Cette pratique collective tient compte des interdépendances entre les humains et leur environnement. Elle correspond ainsi, bien avant l’heure, à l’idée de « gestion écosystémique » ou « adaptative » censée pallier les risques d’extinction des ressources naturelles et des sociétés qui en dépendent.

Des savoirs locaux pour gérer les ressources

Tandis que les communautés polynésiennes révèlent leur aptitude à gérer collectivement et de manière adaptative certaines ressources naturelles, tout l’enjeu est de ne pas reproduire les erreurs du passé ou certaines actuelles. La mobilisation des savoirs locaux est alors indispensable en vue d’atteindre la gestion soutenable des ressources marines.

En ce sens, les recherches anthropologiques permettent de mieux saisir les relations qui se nouent entre ces communautés et les coquillages, et les savoirs qui en résultent. Il s’agit notamment d’appréhender les usages et représentations des coquillages – dont les cônes – parmi lesquels l’artisanat et l’alimentation.

Femme des Tuamotu travaillant le coquillage pour en faire des bijoux ou des objets d’artisanat (Rangiroa, passe de Tiputa). Camille Mazé (juillet 2021)

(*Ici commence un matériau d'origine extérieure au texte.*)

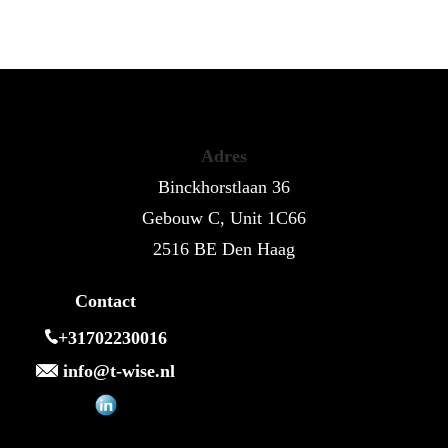
Adres
Binckhorstlaan 36
Gebouw C, Unit 1C66
2516 BE Den Haag
Contact
+31702230016
info@t-wise.nl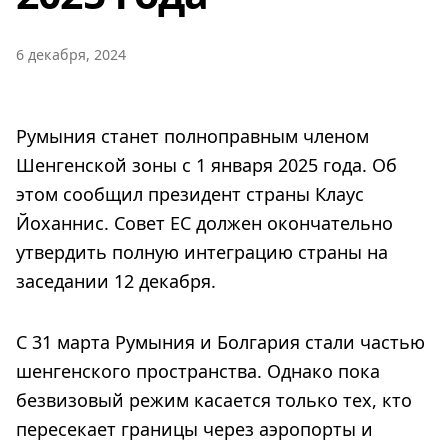
6 декабря, 2024
Румыния станет полноправным членом
Шенгенской зоны с 1 января 2025 года. Об
этом сообщил президент страны Клаус
Йоханнис. Совет ЕС должен окончательно
утвердить полную интеграцию страны на
заседании 12 декабря.
С 31 марта Румыния и Болгария стали частью
шенгенского пространства. Однако пока
безвизовый режим касается только тех, кто
пересекает границы через аэропорты и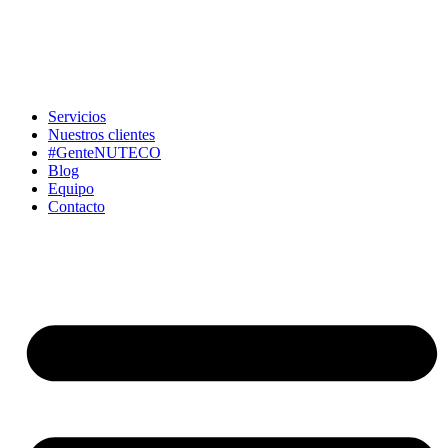
Servicios
Nuestros clientes
#GenteNUTECO
Blog
Equipo
Contacto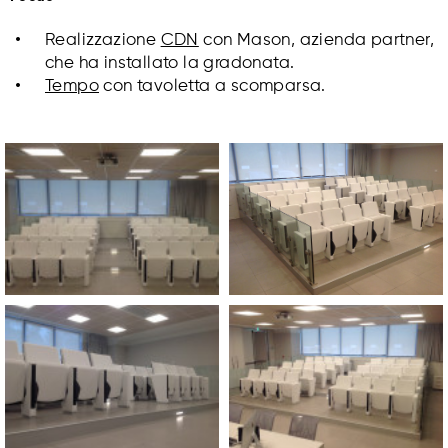
Realizzazione
CDN
con Mason, azienda partner,
che ha installato la gradonata.
Tempo
con tavoletta a scomparsa.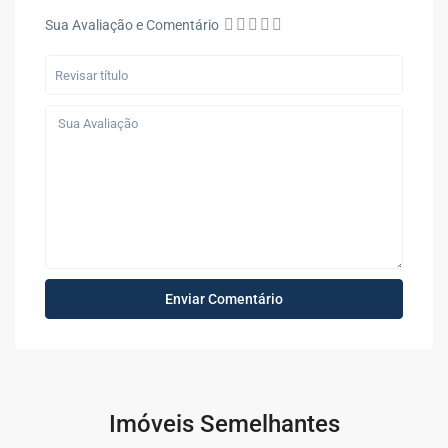
Sua Avaliação e Comentário
Imóveis Semelhantes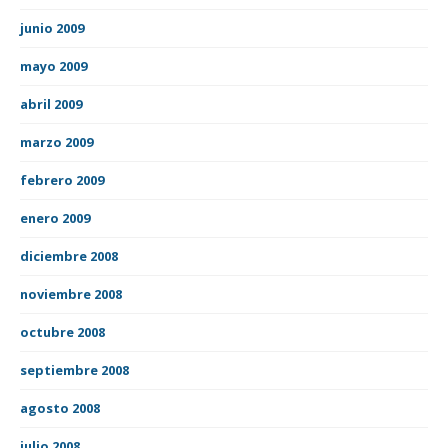
junio 2009
mayo 2009
abril 2009
marzo 2009
febrero 2009
enero 2009
diciembre 2008
noviembre 2008
octubre 2008
septiembre 2008
agosto 2008
julio 2008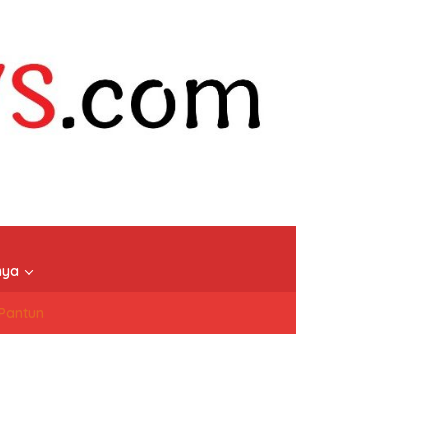
nya
/Pantun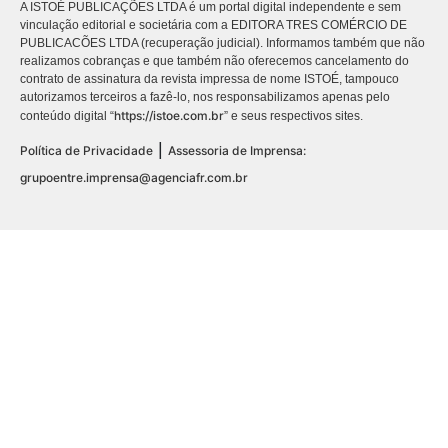
A ISTOÉ PUBLICAÇÕES LTDA é um portal digital independente e sem
vinculação editorial e societária com a EDITORA TRES COMÉRCIO DE
PUBLICACÕES LTDA (recuperação judicial). Informamos também que não
realizamos cobranças e que também não oferecemos cancelamento do
contrato de assinatura da revista impressa de nome ISTOÉ, tampouco
autorizamos terceiros a fazê-lo, nos responsabilizamos apenas pelo
https://istoe.com.br
conteúdo digital “
” e seus respectivos sites.
|
Política de Privacidade
Assessoria de Imprensa:
grupoentre.imprensa@agenciafr.com.br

Mais au-delà de la bonne connaissance de ces coquillages et des lieux où ils se trouvent, ces derniers revêtent également une importance symbolique et historique.

Ainsi, ce qui est aujourd’hui appelé « ressources » – avec en filigrane les notions de « bien commun », de propriété et de marchandisation – doit être pensé dans toutes ses dimensions et construit collectivement comme « un commun », avec les entreprises qui les exploitent et les communautés locales.

C’est la raison pour laquelle le projet Polycone va explorer plusieurs scénarios, allant de la création d’aires marines gérées avec les communautés locales sur le modèle du Rāhui, jusqu’au développement de fermes aquacoles basées sur l’acquisition de connaissances en biologie et l’innovation en biotechnologies.

À ce titre, il est essentiel de reconstituer l’histoire des filières d’exploitation des ressources marines en Polynésie française – telle la filière perlière – afin d’identifier les leviers et les blocages à la mise en œuvre d’une trajectoire durable.

Repenser notre gouvernance de « la nature »

Ces approches intégrées passent par une déconstruction critique, créatrice et constructive de nos manières de penser notre rapport au vivant et de gouverner la nature.

Les humanités environnementales, en étroite interaction avec les sciences du vivant et de la terre, nous aident dans cette tâche aujourd’hui devenue nécessaire et urgente pour dépasser les clivages entre nature et culture, humain et non-humain, science et politique encore largement dominants dans la pensée et les pratiques de la gestion de l’environnement et des ressources naturelles.